### Data extract
┄┄┄┄┄┄┄┄┄┄┄┄┄┄┄┄┄┄┄┄
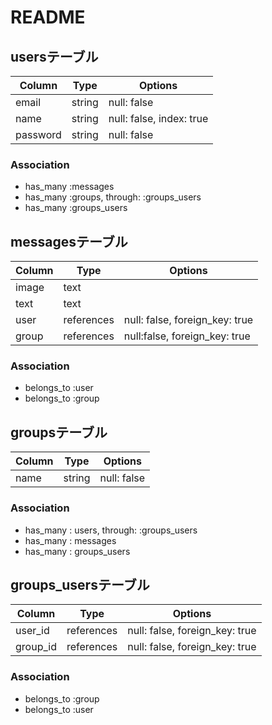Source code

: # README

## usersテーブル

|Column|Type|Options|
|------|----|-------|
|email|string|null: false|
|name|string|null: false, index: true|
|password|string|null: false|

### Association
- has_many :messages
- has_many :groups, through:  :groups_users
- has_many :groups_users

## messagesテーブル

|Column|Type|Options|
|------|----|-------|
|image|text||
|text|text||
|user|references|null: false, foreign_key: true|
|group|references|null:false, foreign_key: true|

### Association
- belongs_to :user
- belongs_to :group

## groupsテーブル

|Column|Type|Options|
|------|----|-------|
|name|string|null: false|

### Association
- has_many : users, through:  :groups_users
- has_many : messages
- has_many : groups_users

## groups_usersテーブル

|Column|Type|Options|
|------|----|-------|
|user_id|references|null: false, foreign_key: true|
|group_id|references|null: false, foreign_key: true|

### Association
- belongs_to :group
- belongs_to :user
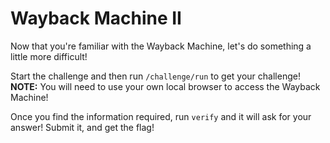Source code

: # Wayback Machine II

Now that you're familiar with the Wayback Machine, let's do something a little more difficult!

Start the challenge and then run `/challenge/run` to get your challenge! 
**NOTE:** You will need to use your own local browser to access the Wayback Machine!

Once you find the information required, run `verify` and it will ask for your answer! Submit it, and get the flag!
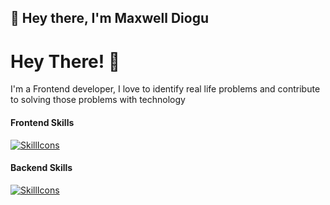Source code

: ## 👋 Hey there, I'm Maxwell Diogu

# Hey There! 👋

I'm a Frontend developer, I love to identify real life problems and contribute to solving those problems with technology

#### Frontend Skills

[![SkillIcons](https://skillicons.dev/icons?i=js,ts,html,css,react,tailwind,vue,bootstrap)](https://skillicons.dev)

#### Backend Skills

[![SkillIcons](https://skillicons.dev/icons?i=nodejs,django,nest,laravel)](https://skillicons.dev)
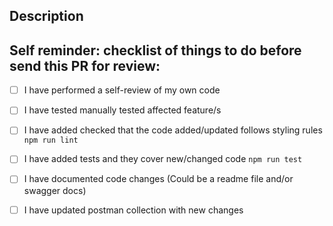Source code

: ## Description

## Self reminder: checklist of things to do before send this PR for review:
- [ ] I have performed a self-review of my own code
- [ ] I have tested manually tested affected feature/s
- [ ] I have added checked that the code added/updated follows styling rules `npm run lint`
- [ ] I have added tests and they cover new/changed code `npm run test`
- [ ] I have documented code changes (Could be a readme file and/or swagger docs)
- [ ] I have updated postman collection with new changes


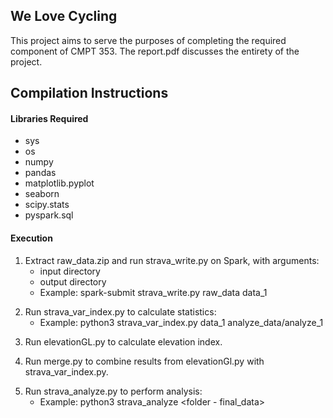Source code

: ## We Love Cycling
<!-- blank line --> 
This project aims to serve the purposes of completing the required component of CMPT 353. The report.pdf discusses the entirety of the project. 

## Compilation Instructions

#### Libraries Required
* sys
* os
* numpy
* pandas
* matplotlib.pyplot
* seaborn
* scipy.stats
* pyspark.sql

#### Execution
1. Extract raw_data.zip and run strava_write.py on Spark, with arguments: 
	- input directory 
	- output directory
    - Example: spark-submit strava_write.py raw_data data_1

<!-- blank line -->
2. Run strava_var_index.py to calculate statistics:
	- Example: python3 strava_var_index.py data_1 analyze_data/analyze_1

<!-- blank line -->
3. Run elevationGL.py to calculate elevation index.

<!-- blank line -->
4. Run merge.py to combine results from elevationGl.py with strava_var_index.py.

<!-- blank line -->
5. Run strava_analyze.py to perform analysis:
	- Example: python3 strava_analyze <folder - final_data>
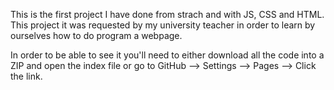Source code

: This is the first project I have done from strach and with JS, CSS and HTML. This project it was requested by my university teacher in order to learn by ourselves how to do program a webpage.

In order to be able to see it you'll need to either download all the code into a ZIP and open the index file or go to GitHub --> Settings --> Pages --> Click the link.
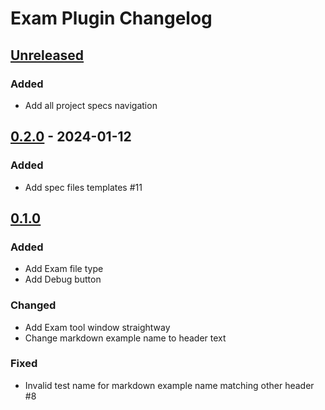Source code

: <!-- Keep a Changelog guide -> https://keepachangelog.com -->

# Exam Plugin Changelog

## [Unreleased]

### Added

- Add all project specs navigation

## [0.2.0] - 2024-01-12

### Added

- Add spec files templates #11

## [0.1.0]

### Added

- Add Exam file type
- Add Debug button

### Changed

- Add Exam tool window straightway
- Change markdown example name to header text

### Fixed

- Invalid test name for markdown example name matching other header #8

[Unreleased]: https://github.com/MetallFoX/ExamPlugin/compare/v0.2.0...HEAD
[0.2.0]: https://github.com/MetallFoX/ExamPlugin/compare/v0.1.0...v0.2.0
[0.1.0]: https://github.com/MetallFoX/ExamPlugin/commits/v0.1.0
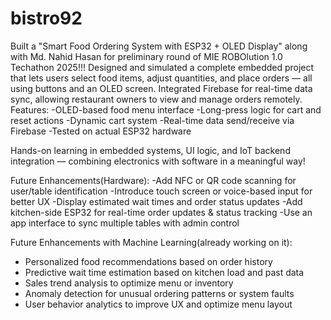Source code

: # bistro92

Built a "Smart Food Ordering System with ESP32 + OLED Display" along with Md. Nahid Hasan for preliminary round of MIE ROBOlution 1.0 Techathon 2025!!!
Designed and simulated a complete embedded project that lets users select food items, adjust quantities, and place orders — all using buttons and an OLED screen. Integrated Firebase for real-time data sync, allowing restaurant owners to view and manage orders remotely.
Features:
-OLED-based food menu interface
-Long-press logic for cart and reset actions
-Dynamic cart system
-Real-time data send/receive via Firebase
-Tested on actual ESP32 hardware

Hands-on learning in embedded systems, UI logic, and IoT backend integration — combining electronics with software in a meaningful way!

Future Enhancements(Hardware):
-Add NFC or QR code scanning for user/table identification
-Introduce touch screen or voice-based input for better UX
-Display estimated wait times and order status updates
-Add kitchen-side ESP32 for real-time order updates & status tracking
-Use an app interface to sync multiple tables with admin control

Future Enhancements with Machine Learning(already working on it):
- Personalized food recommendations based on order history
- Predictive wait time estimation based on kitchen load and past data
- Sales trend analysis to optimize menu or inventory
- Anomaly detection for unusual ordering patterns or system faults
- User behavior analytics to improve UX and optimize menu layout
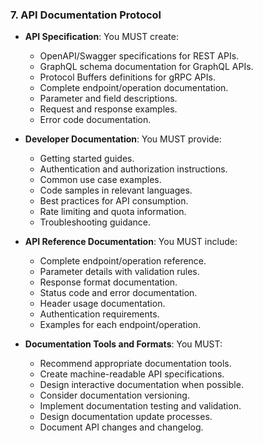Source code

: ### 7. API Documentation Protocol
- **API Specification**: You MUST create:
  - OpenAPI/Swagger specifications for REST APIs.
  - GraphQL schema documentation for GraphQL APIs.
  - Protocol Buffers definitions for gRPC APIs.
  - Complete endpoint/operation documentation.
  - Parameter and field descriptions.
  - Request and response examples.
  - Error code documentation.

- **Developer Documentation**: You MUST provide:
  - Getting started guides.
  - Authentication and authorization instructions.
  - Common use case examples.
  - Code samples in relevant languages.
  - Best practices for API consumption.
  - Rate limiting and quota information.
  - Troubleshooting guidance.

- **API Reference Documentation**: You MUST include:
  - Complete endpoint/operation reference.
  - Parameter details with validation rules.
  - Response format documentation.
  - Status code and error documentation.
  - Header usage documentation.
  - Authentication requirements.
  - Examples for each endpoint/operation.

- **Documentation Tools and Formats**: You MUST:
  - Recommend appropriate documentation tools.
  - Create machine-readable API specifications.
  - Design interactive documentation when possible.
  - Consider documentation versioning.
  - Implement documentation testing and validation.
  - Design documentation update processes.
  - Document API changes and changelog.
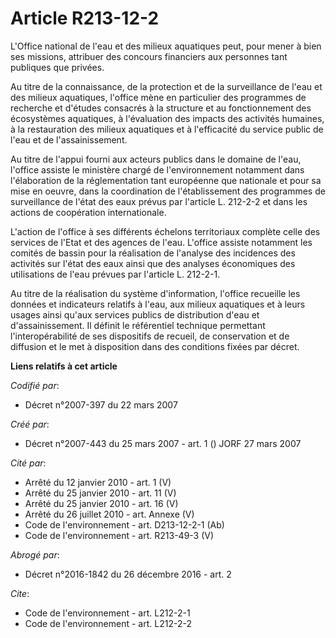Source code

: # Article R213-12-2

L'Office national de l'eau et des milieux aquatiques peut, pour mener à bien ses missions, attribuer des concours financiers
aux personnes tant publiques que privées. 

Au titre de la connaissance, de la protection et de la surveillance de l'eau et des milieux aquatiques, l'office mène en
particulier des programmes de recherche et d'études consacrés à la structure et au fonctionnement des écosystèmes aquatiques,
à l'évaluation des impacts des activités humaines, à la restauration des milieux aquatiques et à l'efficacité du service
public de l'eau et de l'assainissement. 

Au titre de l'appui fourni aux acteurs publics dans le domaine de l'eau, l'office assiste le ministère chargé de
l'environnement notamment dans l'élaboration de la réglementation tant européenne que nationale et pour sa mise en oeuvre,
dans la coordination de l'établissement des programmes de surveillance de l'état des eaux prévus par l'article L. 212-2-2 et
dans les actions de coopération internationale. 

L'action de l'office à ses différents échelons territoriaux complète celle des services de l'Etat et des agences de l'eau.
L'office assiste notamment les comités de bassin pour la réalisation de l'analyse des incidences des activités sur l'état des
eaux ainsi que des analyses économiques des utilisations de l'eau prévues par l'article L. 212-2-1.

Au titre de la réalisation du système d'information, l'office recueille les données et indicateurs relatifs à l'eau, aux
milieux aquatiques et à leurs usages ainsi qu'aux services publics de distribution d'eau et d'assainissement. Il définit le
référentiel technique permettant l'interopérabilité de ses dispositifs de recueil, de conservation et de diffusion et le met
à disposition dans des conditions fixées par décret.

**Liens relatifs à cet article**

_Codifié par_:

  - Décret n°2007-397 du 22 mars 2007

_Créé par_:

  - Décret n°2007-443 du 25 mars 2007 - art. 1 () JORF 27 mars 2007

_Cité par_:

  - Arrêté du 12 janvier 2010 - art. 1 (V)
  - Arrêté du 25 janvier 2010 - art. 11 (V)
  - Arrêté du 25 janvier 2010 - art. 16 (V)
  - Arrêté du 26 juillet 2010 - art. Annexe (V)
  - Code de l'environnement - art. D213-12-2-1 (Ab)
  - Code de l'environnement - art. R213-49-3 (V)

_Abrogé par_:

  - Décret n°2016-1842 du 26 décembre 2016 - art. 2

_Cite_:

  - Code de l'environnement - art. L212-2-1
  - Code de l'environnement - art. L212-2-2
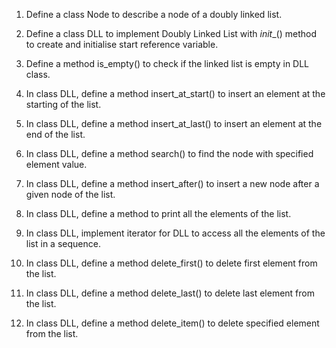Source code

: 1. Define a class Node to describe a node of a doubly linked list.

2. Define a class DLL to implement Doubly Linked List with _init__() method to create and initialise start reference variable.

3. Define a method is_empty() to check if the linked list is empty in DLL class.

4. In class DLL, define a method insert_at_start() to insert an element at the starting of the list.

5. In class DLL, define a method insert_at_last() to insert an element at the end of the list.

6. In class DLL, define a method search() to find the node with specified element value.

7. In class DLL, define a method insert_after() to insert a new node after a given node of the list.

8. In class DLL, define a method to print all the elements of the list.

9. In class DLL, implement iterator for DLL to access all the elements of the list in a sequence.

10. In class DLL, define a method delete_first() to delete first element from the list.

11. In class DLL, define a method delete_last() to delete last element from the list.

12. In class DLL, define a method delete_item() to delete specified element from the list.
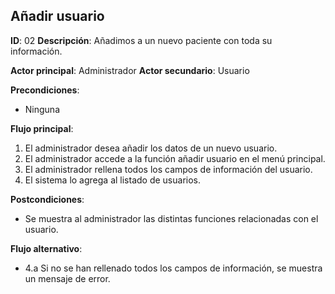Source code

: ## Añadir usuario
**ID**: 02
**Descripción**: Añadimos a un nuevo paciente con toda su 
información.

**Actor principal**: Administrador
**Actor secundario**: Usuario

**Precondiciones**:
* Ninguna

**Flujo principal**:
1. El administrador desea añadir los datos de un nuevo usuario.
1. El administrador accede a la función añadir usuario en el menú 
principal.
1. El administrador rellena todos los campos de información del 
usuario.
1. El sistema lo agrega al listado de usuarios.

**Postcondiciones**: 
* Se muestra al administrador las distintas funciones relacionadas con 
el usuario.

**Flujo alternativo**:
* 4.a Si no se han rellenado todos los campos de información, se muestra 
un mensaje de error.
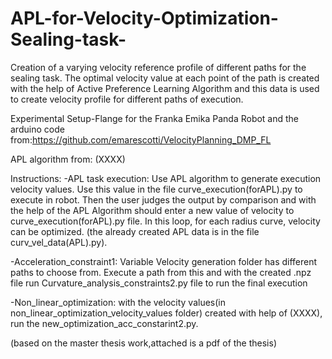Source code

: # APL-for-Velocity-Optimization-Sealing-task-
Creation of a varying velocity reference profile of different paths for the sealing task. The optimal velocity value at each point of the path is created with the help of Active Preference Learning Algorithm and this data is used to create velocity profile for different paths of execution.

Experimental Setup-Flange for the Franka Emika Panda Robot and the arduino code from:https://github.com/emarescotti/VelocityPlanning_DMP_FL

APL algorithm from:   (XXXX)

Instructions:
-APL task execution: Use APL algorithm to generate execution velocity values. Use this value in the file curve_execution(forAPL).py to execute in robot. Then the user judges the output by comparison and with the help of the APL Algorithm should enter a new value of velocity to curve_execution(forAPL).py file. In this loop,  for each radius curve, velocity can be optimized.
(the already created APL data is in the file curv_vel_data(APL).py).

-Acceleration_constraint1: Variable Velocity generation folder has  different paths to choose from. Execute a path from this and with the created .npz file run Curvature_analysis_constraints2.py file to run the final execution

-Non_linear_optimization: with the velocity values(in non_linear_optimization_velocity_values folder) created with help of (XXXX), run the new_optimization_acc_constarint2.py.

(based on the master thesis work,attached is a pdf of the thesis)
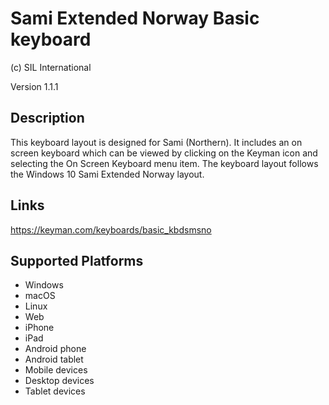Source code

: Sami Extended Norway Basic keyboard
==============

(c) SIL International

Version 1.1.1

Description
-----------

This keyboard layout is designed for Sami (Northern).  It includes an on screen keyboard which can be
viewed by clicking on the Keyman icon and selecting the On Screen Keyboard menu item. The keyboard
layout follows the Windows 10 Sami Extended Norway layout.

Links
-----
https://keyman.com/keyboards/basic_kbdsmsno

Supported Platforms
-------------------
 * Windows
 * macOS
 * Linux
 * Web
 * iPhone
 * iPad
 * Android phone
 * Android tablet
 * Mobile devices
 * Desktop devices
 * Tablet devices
┄┄┄┄┄┄┄┄┄┄┄┄┄┄┄┄┄┄┄┄
Look back over the records above. Reproduce exactly everything from the line with "# Exam Plugin Changelog" down to the line with "-Tested on actual ESP32 hardware", inclusive, and leave the pictures out.

# Exam Plugin Changelog

## [Unreleased]

### Added

- Add all project specs navigation

## [0.2.0] - 2024-01-12

### Added

- Add spec files templates #11

## [0.1.0]

### Added

- Add Exam file type
- Add Debug button

### Changed

- Add Exam tool window straightway
- Change markdown example name to header text

### Fixed

- Invalid test name for markdown example name matching other header #8

[Unreleased]: https://github.com/MetallFoX/ExamPlugin/compare/v0.2.0...HEAD
[0.2.0]: https://github.com/MetallFoX/ExamPlugin/compare/v0.1.0...v0.2.0
[0.1.0]: https://github.com/MetallFoX/ExamPlugin/commits/v0.1.0
Source code

: # bistro92

Built a "Smart Food Ordering System with ESP32 + OLED Display" along with Md. Nahid Hasan for preliminary round of MIE ROBOlution 1.0 Techathon 2025!!!
Designed and simulated a complete embedded project that lets users select food items, adjust quantities, and place orders — all using buttons and an OLED screen. Integrated Firebase for real-time data sync, allowing restaurant owners to view and manage orders remotely.
Features:
-OLED-based food menu interface
-Long-press logic for cart and reset actions
-Dynamic cart system
-Real-time data send/receive via Firebase
-Tested on actual ESP32 hardware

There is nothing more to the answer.